Um, actually, today's VW 1.9 TDI is a direct descendent of the Rabbit
diesel. It's the same engine, really, but with 30 years of
refinement/development. Gasoline or diesel, it's proven to be an
outstanding design.
Yeah, I know they've got a long history of building cars, but I still
consider Brazilian-built VWs to be suspect. Remember the VW Fox?
I wasn't aware VW had shifted VR6 production to Brazil. Last time I
looked, all VR6s were assembled in Deutchland, then shipped to Brazil,
or Mexico for installation.
Bud Osbourne
-----Original Message-----
From: owner-spridgets@Autox.Team.Net
[mailto:owner-spridgets@Autox.Team.Net] On Behalf Of David Lieb
Sent: Friday, March 23, 2007 7:12 PM
To: Spridgets
Subject: Re: 76 Midget trade on craigslist CT
> Surprisingly, VW decided they didn't sell enough of them
> here to make it worthwhile to adapt the TDI unit to the new emission
> specs. Too bad. That's the ONE gasoline engine I know of that has
been
> strong enough to handle being converted to diesel. It's really a
sweet
> little engine.
You have forgotten the Rabbit diesel??? They were the same block
as the gasoline version and very difficult to wear out. I knew a guy
who drove one of those just about forever.

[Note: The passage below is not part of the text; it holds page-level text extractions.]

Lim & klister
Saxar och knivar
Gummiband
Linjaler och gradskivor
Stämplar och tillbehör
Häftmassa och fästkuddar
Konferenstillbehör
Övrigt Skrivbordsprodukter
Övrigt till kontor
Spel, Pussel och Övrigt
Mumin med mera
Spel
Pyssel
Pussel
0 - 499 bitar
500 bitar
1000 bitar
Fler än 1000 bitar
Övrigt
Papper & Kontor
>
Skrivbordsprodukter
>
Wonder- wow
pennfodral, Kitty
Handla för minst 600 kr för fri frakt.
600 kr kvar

> I think most US market VWs are now assembled in Brazil.
> That's kind of scary
Not at all. Brazil has a LOT of history of building cars. VW, DKW, Fiat,
Ford, Chevy, Chrysler, Toyota have been built there (not merely
assembled) for many years. The MINI Cooper engines have been built
there since BMW started building them. My GTi engine was built there.